ChatGPT : une menace pour les chatbots?

Un enjeu économique pour de nombreuses organisations. Une chronique d'Anthony Simonofski, professeur en transformation numérique au département de gestion de l’UNamur.

Contribution externe
ChatGPT illustration
L’écart de géant entre ChatGPT et les chatbots existants sur le marché actuel réside dans l'intelligence perçue de Chat GPT et son anthropomorphisme. ©Shutterstock

Les dernières semaines de 2022 ont été marquées par l'émergence de ChatGPT, le chatbot de l'entreprise OpenAI. À titre d'illustration, si je demande à ChatGPT de m'expliquer ce qu'est un chatbot, il me répondra que c'est "un programme informatique conçu pour simuler une conversation avec des humains, avec l'aide de l'intelligence artificielle. Ils peuvent être utilisés pour répondre à des questions, fournir des informations, aider à la prise de décision et même pour divertir". Clair, non ?

Les chatbots, ça date de 2022 ?

Après cet énorme retentissement, une remise en perspective de l’utilité économique des chatbots pour les organisations est d’abord nécessaire. Les chatbots ne datent pas d’hier. En 1950, Alan Turing, mathématicien fondateur de l’informatique, se demandait déjà comment un programme informatique pourrait dialoguer avec des personnes en leur donnant l’impression d’échanger avec un être humain. Depuis, les chatbots ont été utilisés par des organisations dans le cadre de leur transformation numérique afin de mieux dialoguer avec leurs utilisateurs. Les gouvernements souhaitent les utiliser pour expliquer aux citoyens les démarches administratives, les entreprises principalement pour répondre aux questions courantes des clients et certains établissements d’enseignement comme assistants pédagogiques.

Avec l’arrivée de ChatGPT, une question se pose donc pour les nombreuses organisations utilisant actuellement des chatbots : faut-il laisser tomber les efforts de développement en interne avec ce nouvel arrivant ? En effet, le bilan de la satisfaction des utilisateurs envers les chatbots reste mitigé, dû à la qualité variable de l’information reçue, le manque d’interactivité conversationnelle ainsi que la nécessité fréquente de solliciter un acteur humain pour recevoir une réponse plus complète. Le potentiel économique est là, mais une adoption à grande échelle manquait.

Pourquoi utilise-t-on les chatbots ?

Dans mon domaine de recherche, l’étude des systèmes d’information, de nombreux facteurs sont avancés pour comprendre ce qui pousse à utiliser un chatbot.
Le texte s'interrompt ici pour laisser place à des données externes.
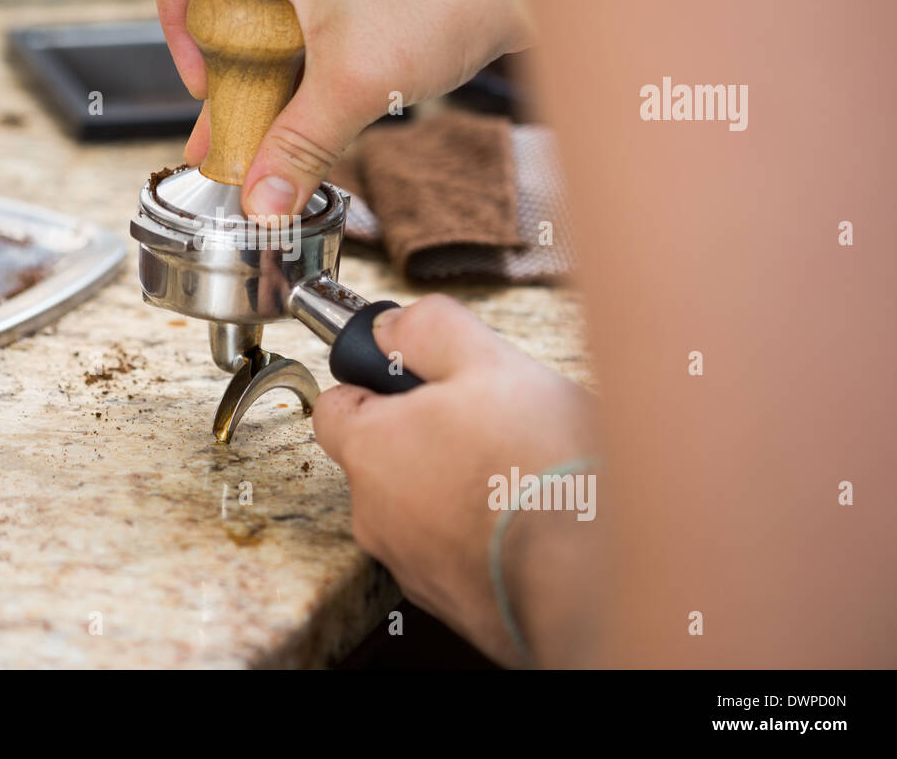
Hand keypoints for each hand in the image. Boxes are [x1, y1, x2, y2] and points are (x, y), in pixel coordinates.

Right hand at [153, 0, 531, 216]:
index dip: (176, 32)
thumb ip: (299, 149)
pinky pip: (317, 7)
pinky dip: (314, 53)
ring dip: (275, 68)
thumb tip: (262, 207)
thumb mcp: (354, 84)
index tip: (209, 86)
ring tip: (282, 127)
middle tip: (240, 125)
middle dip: (230, 69)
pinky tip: (329, 101)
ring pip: (276, 7)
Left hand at [312, 295, 599, 665]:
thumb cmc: (541, 471)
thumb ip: (427, 329)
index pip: (335, 407)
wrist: (593, 577)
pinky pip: (457, 554)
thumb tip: (392, 327)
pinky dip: (483, 536)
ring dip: (458, 488)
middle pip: (384, 459)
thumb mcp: (488, 362)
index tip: (415, 380)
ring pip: (422, 509)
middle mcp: (376, 517)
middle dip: (428, 437)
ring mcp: (413, 566)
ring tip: (519, 475)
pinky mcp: (455, 603)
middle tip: (489, 425)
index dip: (373, 384)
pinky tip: (530, 521)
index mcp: (371, 451)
Trois d’entre eux sont souvent mis en avant : premièrement, l’intelligence perçue du chatbot ou sa capacité à répondre aux tâches des utilisateurs de manière satisfaisante ; deuxièmement, l’anthropomorphisme du chatbot ou sa capacité à répondre à l’utilisateur de manière naturelle ; finalement, la confiance envers la réponse reçue qui diffère grandement par rapport au contexte de la question.

L’écart de géant entre ChatGPT et les chatbots existants sur le marché actuel réside dans les deux premières caractéristiques. Les développeurs d’Open AI, bien conscients de ces deux facteurs, ont permis à ChatGPT de répondre avec une telle assurance que nous avons effectivement l’impression de parler avec un humain sûr de lui (ce qui renforce l’intelligence perçue) et pédagogue (ce qui renforce l’anthropomorphisme).

Fais confiance…

ChatGPT peut mener à une adoption massive (nous l’avons vu avec le million d’utilisateurs atteints en quelques jours) mais la confiance des utilisateurs sera-t-elle toujours au rendez-vous ? Pour certains domaines d’application, avoir des réponses consistantes et sérieuses est le plus important pour les utilisateurs. Feriez-vous confiance à ChatGPT pour vous aider à remplir votre déclaration d’impôts ? Ou pour vous auto-diagnostiquer ? Au vu des nombreuses erreurs que ChatGPT commet, j’imagine (j’espère) que non. L’intelligence perçue n’étant pas égale à une intelligence réelle.

En conclusion, ChatGPT va-t-il rendre nos chatbots obsolètes ? Il va sans doute les pousser à s’améliorer (et même les aider grâce à une possible intégration) et à se distinguer mais sur la confiance que les utilisateurs leur accordent. Les organisations doivent donc reprendre une approche d’inclusion de leurs utilisateurs dans le développement de leurs chatbots afin de comprendre leurs besoins et créer des solutions spécifiques à certains domaines pour augmenter leur confiance. Le remplacement des chatbots par ChatGPT, c’est donc peut-être pour demain mais seulement si les utilisateurs lui accordent leur confiance… et elle ne sera pas facile à gagner.